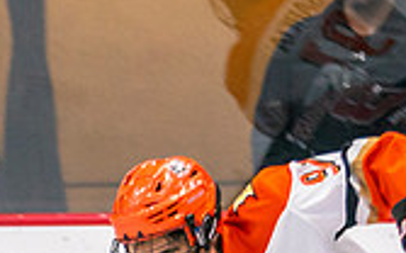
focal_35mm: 1024
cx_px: 130
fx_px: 11319
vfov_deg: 1.3
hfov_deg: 2.1
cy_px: 671
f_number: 2.8
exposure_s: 1/640
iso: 640
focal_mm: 155
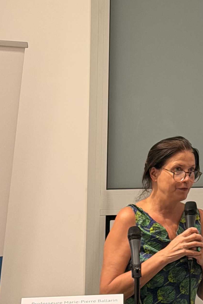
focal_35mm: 160
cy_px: -26
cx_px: 337
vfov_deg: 12.6
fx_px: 1353
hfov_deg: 8.3
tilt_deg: +6.5
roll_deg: +0.4
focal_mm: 6.76
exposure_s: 1/120
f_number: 1.78
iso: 50
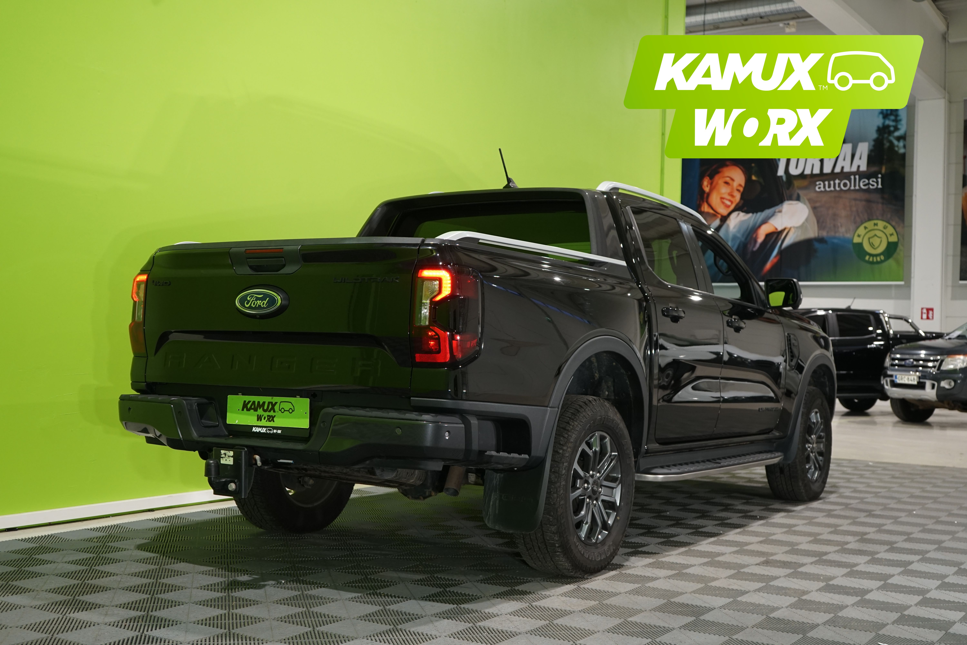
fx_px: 1101
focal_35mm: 41
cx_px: 484
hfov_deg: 47.4
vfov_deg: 32.6
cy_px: 322
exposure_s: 1/30
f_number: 5.6
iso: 800
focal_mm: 41
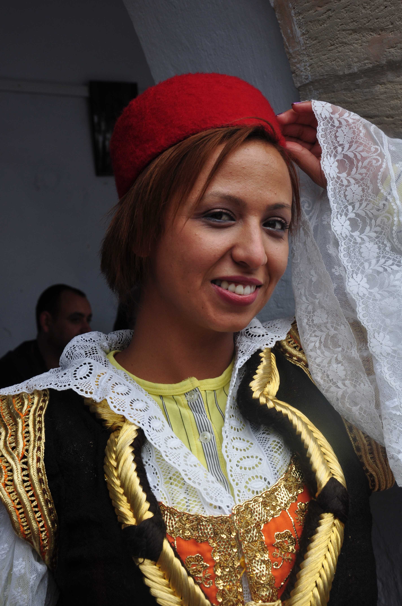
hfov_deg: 22.6
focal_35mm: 60
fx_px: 1008
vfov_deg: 33.4
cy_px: 303
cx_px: 201
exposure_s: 1/100
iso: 200
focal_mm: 40
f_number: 9
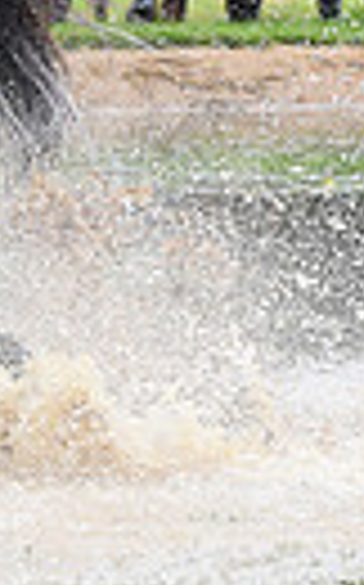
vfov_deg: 4.5
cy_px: -230
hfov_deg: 2.8
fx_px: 7381
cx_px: -737
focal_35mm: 464
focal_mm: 102
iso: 800
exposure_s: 1/1250
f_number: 4.5
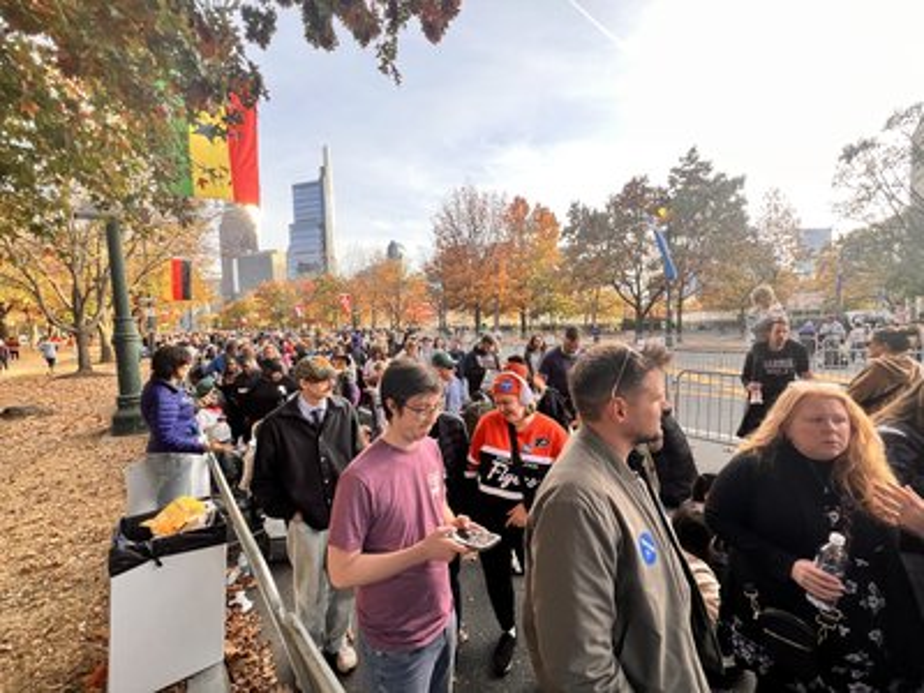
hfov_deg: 106.2
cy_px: 346
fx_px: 347
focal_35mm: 13
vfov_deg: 89.9
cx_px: 462
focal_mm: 1.57
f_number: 1.8
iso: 32
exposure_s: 1/164
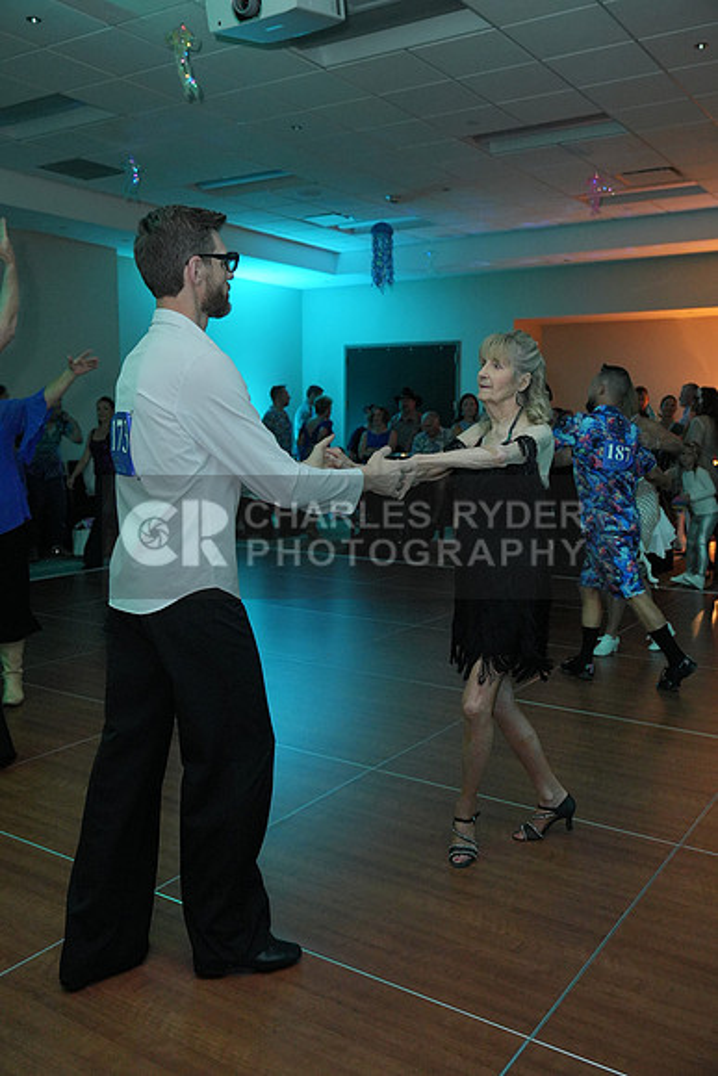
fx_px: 957
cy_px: 538
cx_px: 359
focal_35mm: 32
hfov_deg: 41.1
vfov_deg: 58.7
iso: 3200
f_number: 4
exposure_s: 1/200
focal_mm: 32
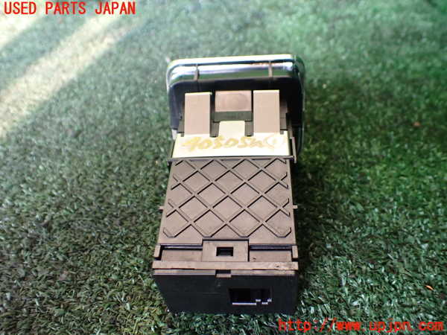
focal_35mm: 30
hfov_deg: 60.0
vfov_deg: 46.8
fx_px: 387
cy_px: 168
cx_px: 224
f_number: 2.3
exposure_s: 1/125
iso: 400
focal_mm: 5.4
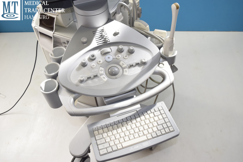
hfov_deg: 57.2
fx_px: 223
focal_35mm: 33
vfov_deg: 40.0
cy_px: 81
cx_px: 122
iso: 1000
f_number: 5.6
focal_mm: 22
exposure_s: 1/180
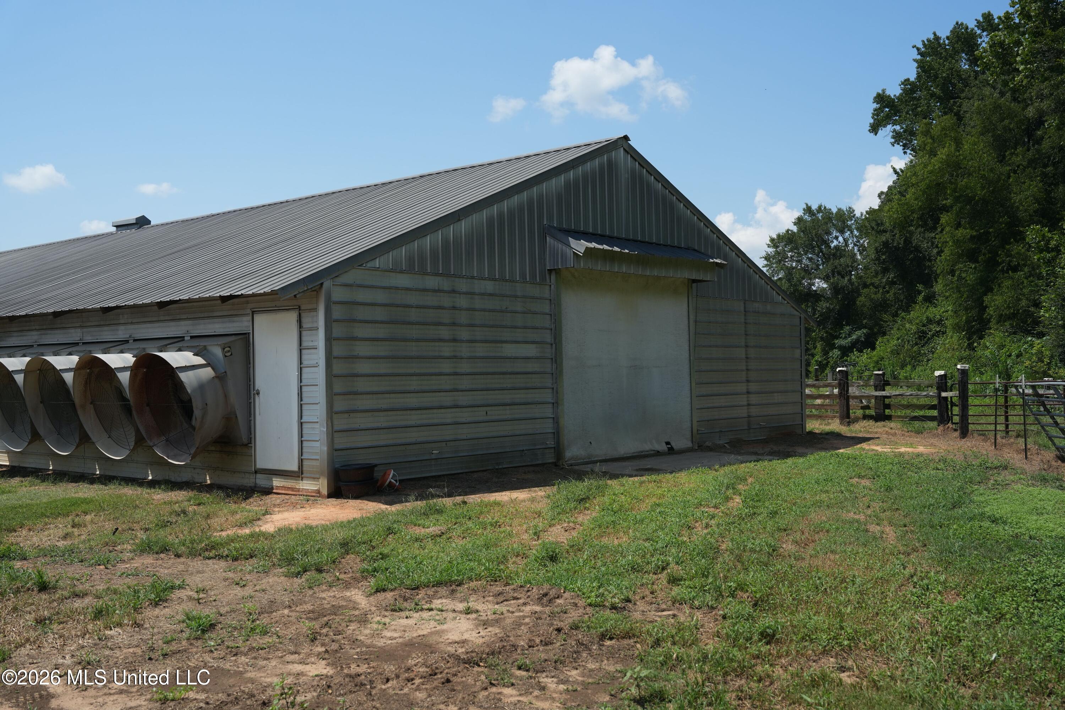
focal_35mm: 35
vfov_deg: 37.9
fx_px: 1035
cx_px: 532
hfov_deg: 54.4
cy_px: 355
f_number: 5
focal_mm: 35
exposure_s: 1/2500
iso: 400
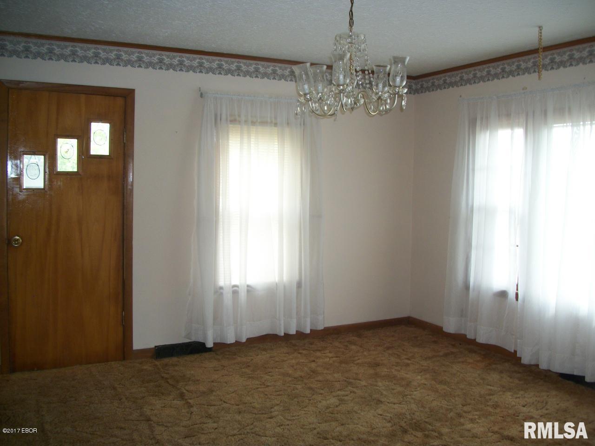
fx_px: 550
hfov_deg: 56.8
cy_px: 223
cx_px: 298
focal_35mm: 32
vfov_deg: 44.2
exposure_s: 1/40
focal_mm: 5.7
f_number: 2.9
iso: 80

------------------------------

:: Aim of the exercise ::
From the material above, write out exactly the lines from the line with "focal_35mm: 33" through the closing line, inclusive, and no pictures.

:: Response area ::
focal_35mm: 33
vfov_deg: 40.0
cy_px: 81
cx_px: 122
iso: 1000
f_number: 5.6
focal_mm: 22
exposure_s: 1/180
focal_35mm: 35
vfov_deg: 37.9
fx_px: 1035
cx_px: 532
hfov_deg: 54.4
cy_px: 355
f_number: 5
focal_mm: 35
exposure_s: 1/2500
iso: 400
fx_px: 550
hfov_deg: 56.8
cy_px: 223
cx_px: 298
focal_35mm: 32
vfov_deg: 44.2
exposure_s: 1/40
focal_mm: 5.7
f_number: 2.9
iso: 80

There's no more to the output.